*Exercise instructions*
[A] Using the figure caption on nuclear envelope disassembly, decide whether each statement agrees with it: (i) In starfish oocytes, larger holes in the NE are proposed to emanate from the site of disassembled pores. (ii) In human tissue culture cells, dynein-mediated movement is thought to pull the NE away from the centrosomes. (iii) In Ustilago maydis, the remnant of the NE collapses into the daughter cell. For each, answer yes or no and quote the words from the caption that decide it.
[B] Answer these questions from the figure caption on nuclear envelope disassembly:
(i) What color shows the COPI complex?
(ii) How does the caption classify Ustilago maydis?
(iii) In human tissue culture cells, what connects the microtubules to the NE?

*Given passage*
--- START ---
Figure 3.

Mechanistic models of nuclear envelope (NE) disassembly. Key findings in various experimental systems are schematically depicted. Cells are not drawn to scale; it is notable that the oocyte is very large compared to a somatic cell, since size may impose specific constraints on the mechanics of NE breakdown. (a) In starfish oocytes, early alterations in permeability at the nuclear pore (green) have been observed, and correlate with an early phase of nuclear pore complex (NPC) disassembly. During the second phase of disassembly, larger holes in the NE are proposed to emanate from the site of disassembled pores. (b) In embryonic-like nuclei formed in vitro from Xenopus egg extract, nuclear pore proteins recruit the COPI complex (red) to the NE. Local concentration of this coatomer complex may then lead to vesiculation of the NE, as depicted, or to a non-conventional role for COPI. (c) In human tissue culture cells (somatic), microtubules originating from the centrosomes (yellow) connect to the NE via the microtubule motor dynein (black). Dynein-mediated movement is thought to then pull the NE toward the centrosomes, eventually causing a rupture at a distal region of the NE. (d) In Ustilago maydis, a basidiomycete, the NE is dragged from the mother cell to the bud by microtubules and dynein (black). There is an early increase in permeability, suggestive of pore remodeling, and then an obvious opening in the NE near the spindle pole body (yellow). Subsequently, the chromosomes enter the daughter cell where the spindle is formed, and the remnant of the NE collapses into the mother cell.
--- END ---
*Records shown*
--- START ---
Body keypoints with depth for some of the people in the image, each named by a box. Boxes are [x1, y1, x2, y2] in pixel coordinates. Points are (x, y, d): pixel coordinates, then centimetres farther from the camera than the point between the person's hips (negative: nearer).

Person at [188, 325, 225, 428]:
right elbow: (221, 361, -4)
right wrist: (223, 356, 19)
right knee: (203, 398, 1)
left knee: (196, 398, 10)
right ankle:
--- END ---
--- START ---
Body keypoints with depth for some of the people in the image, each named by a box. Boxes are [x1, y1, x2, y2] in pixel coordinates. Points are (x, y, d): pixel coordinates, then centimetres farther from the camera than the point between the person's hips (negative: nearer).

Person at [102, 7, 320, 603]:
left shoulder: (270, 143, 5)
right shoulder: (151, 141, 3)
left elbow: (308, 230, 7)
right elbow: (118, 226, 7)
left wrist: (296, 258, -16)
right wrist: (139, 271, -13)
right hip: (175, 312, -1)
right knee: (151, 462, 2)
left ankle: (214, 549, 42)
--- END ---
--- START ---
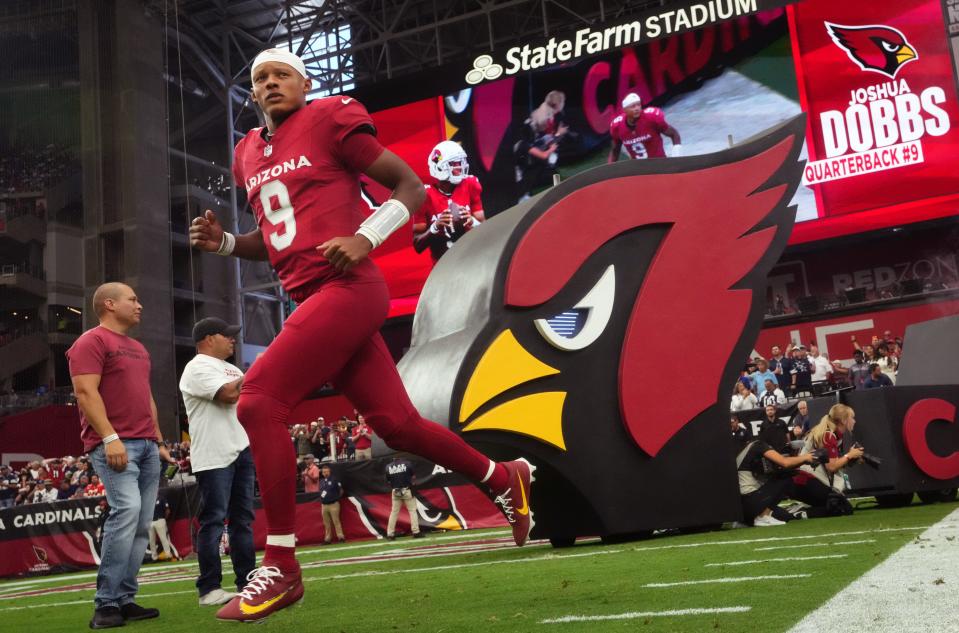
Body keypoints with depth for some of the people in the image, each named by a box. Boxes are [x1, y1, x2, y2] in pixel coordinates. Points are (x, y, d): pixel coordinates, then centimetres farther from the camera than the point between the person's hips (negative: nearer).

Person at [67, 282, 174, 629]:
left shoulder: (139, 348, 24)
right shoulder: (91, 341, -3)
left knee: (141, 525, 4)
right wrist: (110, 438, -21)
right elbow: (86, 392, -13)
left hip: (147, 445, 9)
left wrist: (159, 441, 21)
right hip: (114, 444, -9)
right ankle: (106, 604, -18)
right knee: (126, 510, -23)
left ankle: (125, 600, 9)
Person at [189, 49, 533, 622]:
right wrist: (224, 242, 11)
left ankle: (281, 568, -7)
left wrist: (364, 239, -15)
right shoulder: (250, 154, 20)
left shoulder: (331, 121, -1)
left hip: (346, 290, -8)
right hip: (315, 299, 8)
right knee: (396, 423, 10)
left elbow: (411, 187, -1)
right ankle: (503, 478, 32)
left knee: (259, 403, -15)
--- END ---
*Results for each task*
[A]
(i) Yes: "During the second phase of disassembly, larger holes in the NE are proposed to emanate from the site of disassembled pores."
(ii) No: "Dynein-mediated movement is thought to then pull the NE toward the centrosomes"
(iii) No: "the remnant of the NE collapses into the mother cell"

[B]
(i) Red.
(ii) As a basidiomycete.
(iii) The microtubule motor dynein.